President Saakashvili said on February 17, that Georgian “media still lacks objectivity and professionalism.”
Speaking to an audience in London-based think-tank, Chatham House, Saakashvili said that his “government is committed to media freedom” and added that there were several TV channels in Georgia “hostile” to the authorities.
“There are several hostile channels on the air and they have satellite license to broadcast everywhere; [these are] very, very hostile channels,” he said.
By saying “hostile” he was apparently referring to Maestro and Kavkasia – two TV stations broadcasting in the capital Tbilisi.
“There are also other independent media channels,” Saakashvili continued, “there are 24 regional independent media channels.”

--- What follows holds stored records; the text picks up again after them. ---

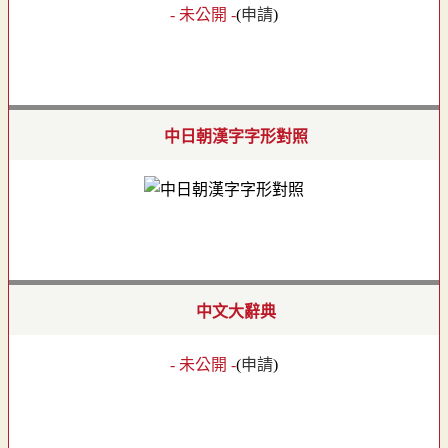
- 未公開 -
(
申請
)
中日朝漢字字形對照
中文大辭典
- 未公開 -
(
申請
)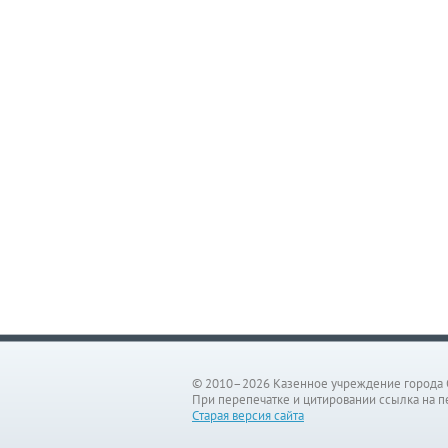
© 2010–2026 Казенное учреждение города 
При перепечатке и цитировании ссылка на п
Старая версия сайта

According to a report by Transparency International-Georgia about the broadcast media landscape, several TV stations in regions are owned by people who are “closely connected” to members of national or regional administrative bodies and high-ranking ruling party officials.
President Saakashvili also said that reforms were underway “to ensure and broaden political debates” and in this context he mentioned planned reorganization of the public broadcaster’s second channel to provide coverage of parliament proceedings and to allocate airtime to politicians’ statements and press conference.
Saakashvili welcomed cooperation between BBC World Service Trust and the Georgian public broadcaster. A BBC team is monitoring and advising the public broadcaster’s newsroom. Saakashvili said that he had recently met with this team “to hear what they have to say.”